Le tribunal de grande instance d’Epinal, saisi par plusieurs éleveurs, soupçonne que des farines animales non conformes ont été importées entre 1990 et 1994. Il demande aux administrations de l’Agriculture et des Douanes de s’expliquer. Le gouvernement envisage d’interdire définitivement ces farines.
L’intensification de la crise de la vache folle va-t-elle sonner le glas définitif des farines animales ? C’est la voie que semble indiquer Jean Glavany, le ministre de l’Agriculture, qui affirme, dans un entretien publié dimanche par le quotidien le Progrès, que la disparition de ces farines (toujours autorisées pour l’alimentation des poulets, porcs et poissons d’élevage) était « un objectif sûrement incontournable ». Et ceci malgré les problèmes qui en découleraient : cette suppression « entraînerait la fermeture de nombreux établissements, avec la mise au chômage de plusieurs milliers de salariés » a insisté le ministre, ajoutant qu’il faudrait encore trouver des solutions pour traiter les trois millions de déchets animaux, et pour remplacer ces protéines par d’autres d’origine végétale. Le syndicat des industries françaises de coproduits animaux (Sifco) estime, quant à lui, à environ 5 milliards de francs le coût de la suppression totale des farines animales, et signale que l’approvisionnement en nourriture de remplacement peut conduire à des importations massives, entraînant un surcoût de plus de 700 millions de francs par an.
Ovins et caprins
Alors que le dossier est ouvert, l’Etat va aussi devoir s’expliquer sur son attitude passée vis à vis de ces farines.

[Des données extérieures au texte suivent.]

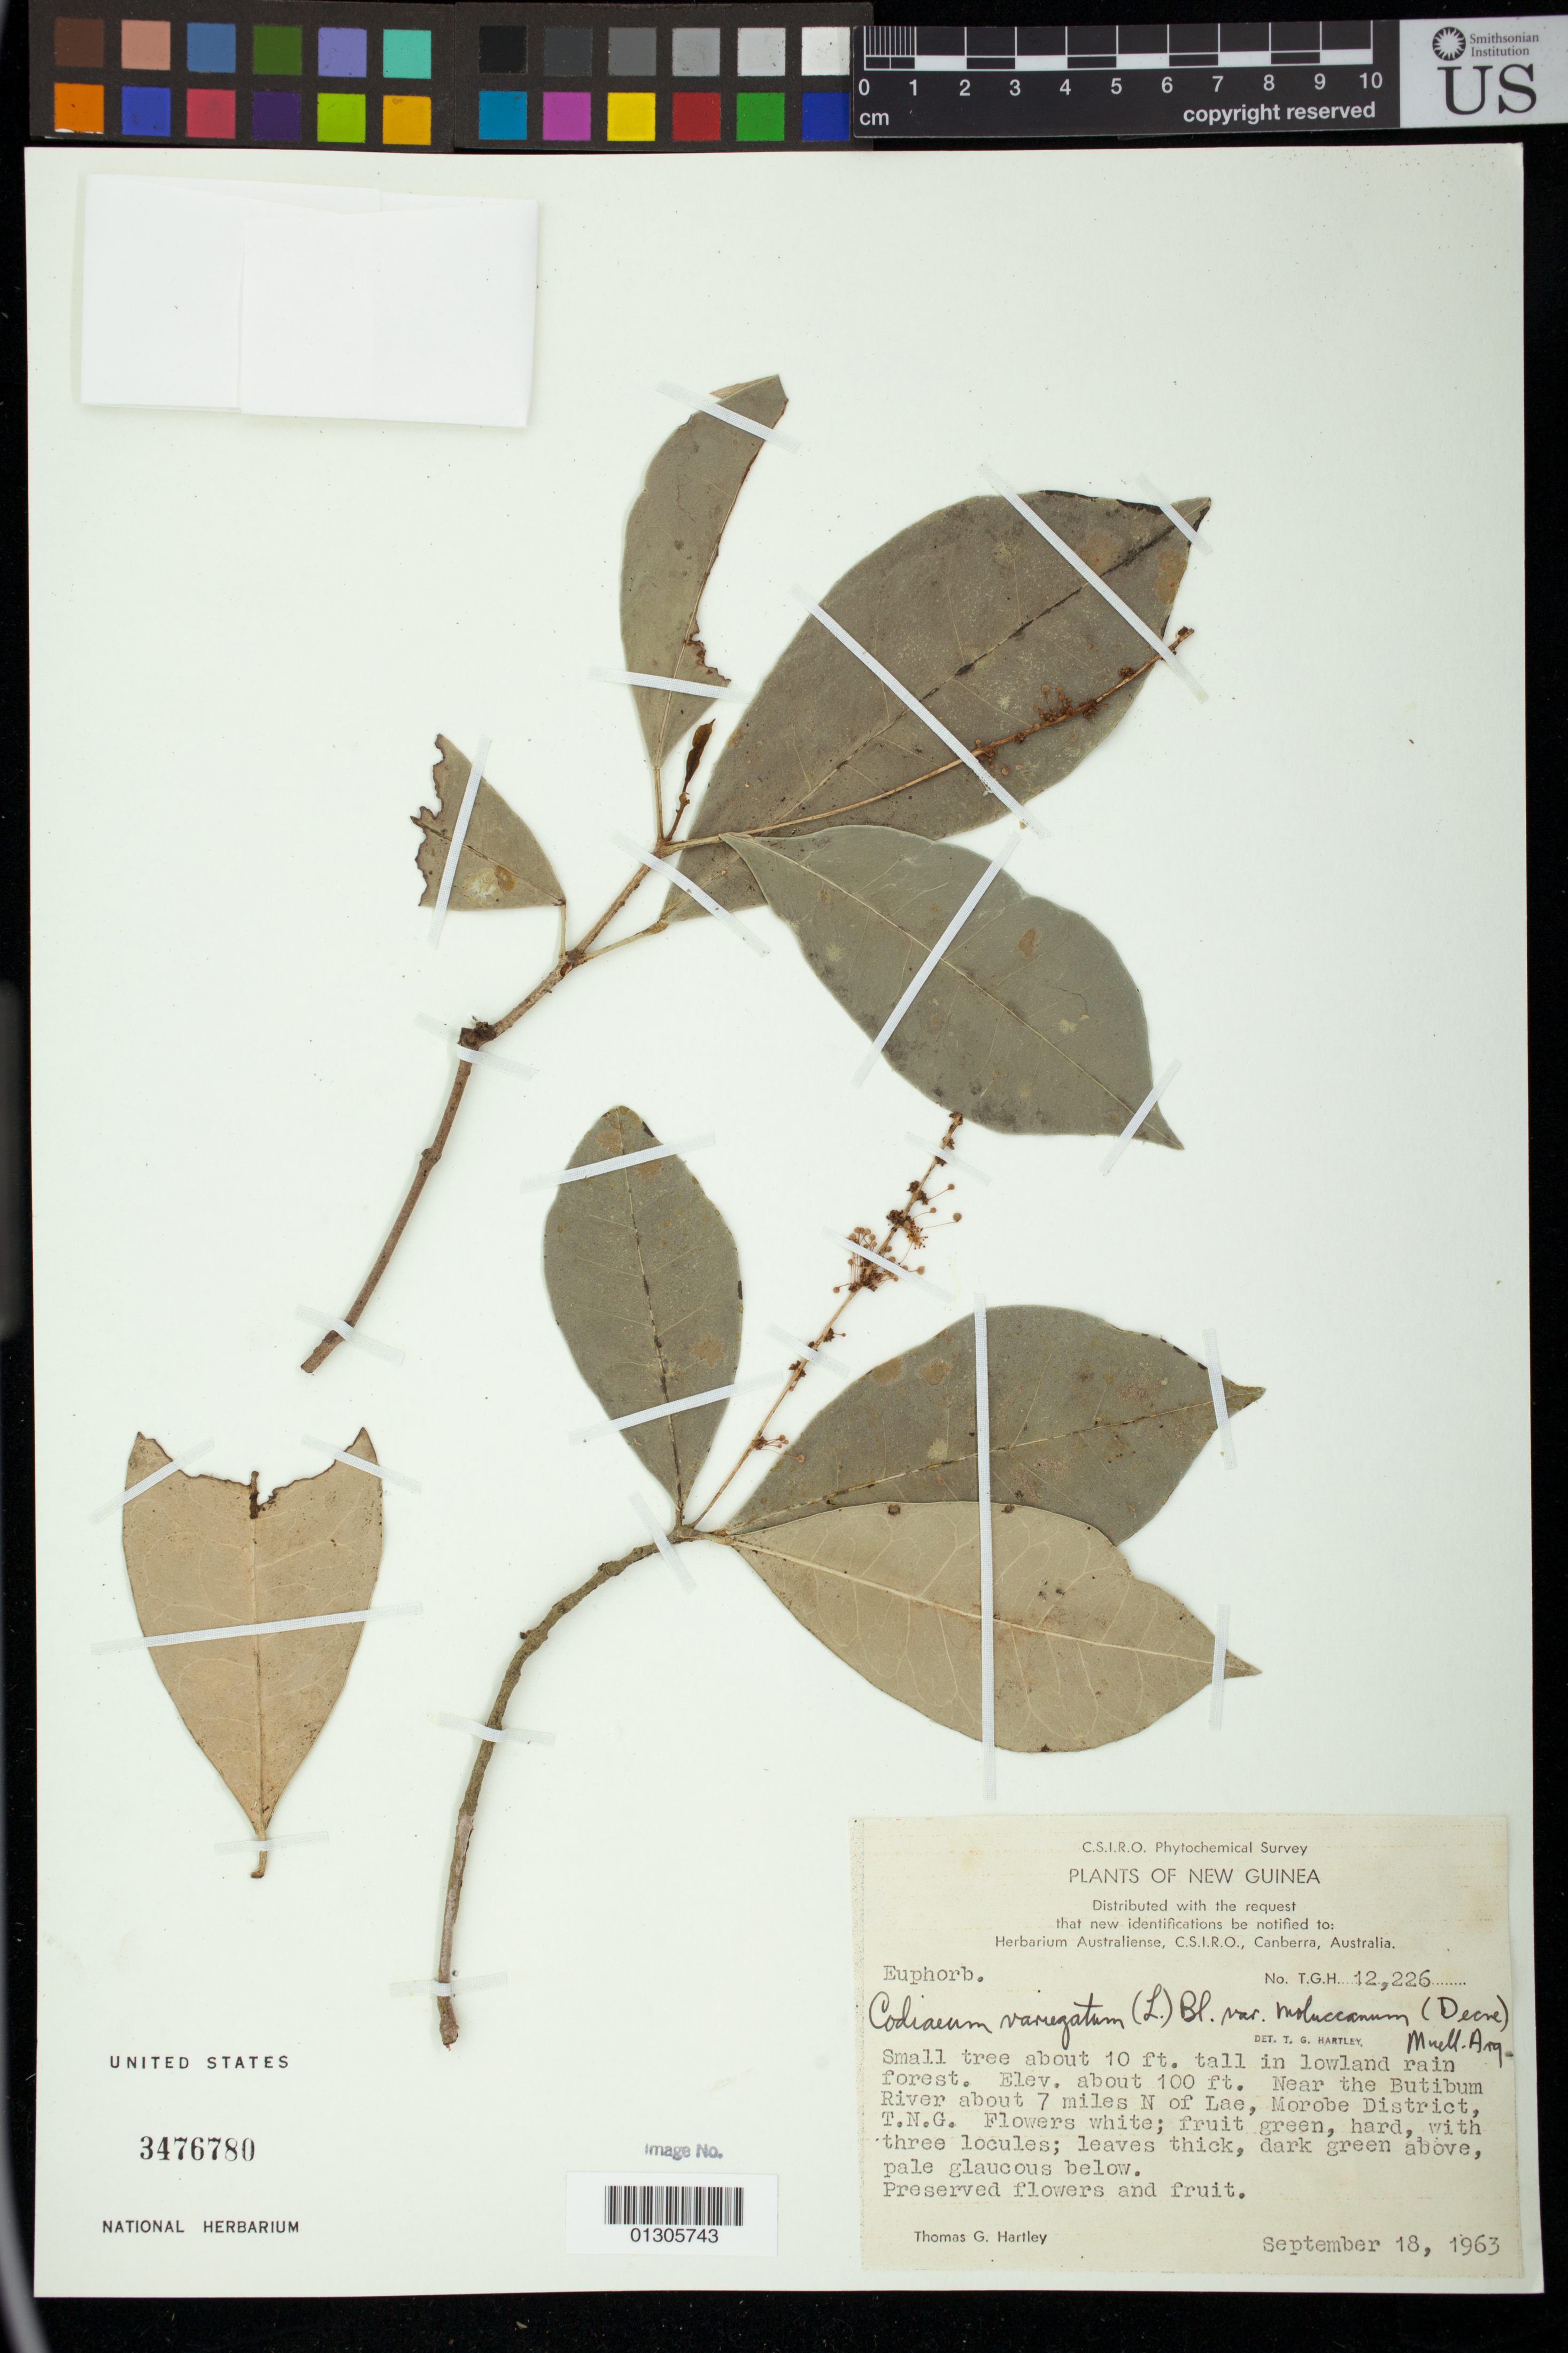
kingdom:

Le juge Yves Lesperance, vice-président du tribunal de grande instance d’Epinal (Vosges), a sommé la Direction générale de l’alimentation du ministère de l’Agriculture et la Direction générale des Douanes (ministère de l’Economie), dans une ordonnance du 27 septembre, de s’expliquer sur l’importation de farines animales entre 1990 et 1994. Une période au cours de laquelle ces farines étaient interdites pour l’alimentation des bovins, la mesure ayant été étendue, en 1994, aux ovins et caprins. Or, il est possible que des dérogations aient été accordées à des importateurs de farines par les services vétérinaires. Le problème est d’autant plus crucial qu’il se double de possibles fraudes sur l’origine de ces farines. En effet, la première protection mise en oeuvre par la France, sur ce dossier, avait consisté à interdire, à partir d’août 1989, l’importation de farines animales en provenance du Royaume Uni. Des importations frauduleuses, à tort étiquetées comme provenant d’Irlande, ont déjà été suspectées dans le passé, comme La Tribune l’avait révélé en octobre 1996.
Sous peine d’astreinte
C’est précisément sur ces points que le TGI d’Epinal veut se pencher, après avoir été saisi, en 1996, de demandes d’assignation émanant de onze éleveurs vosgiens désireux de connaître la composition et l’origine des aliments qu’ils ont reçus pour leurs troupeaux. Depuis, le juge estime n’avoir pas obtenu de réponse claire à ses questions. L’expert désigné, Gilbert Mouthon, de l’Ecole vétérinaire de Paris, s’est heurté à d’importantes difficultés pour recueillir des informations, tant auprès des fabricants et distributeurs d’aliments pour bétail que des administrations. Yves Lespérance a donc sommé les ministères de l’Agriculture et de l’Economie de fournir toutes pièces utiles à la poursuite de l’enquête d’ici au 1er décembre, sous peine d’astreinte. Les deux administrations concernées ont indiqué, vendredi, qu’elles répondraient à toutes les question de la justice. Cette affaire, révélée vendredi par le quotidien la Liberté de l’Est, a d’autant plus de retentissement dans les Vosges que sa mise à jour coïncide avec la découverte, le 25 octobre, du premier cas d’encéphalite spongiforme bovine dans le département.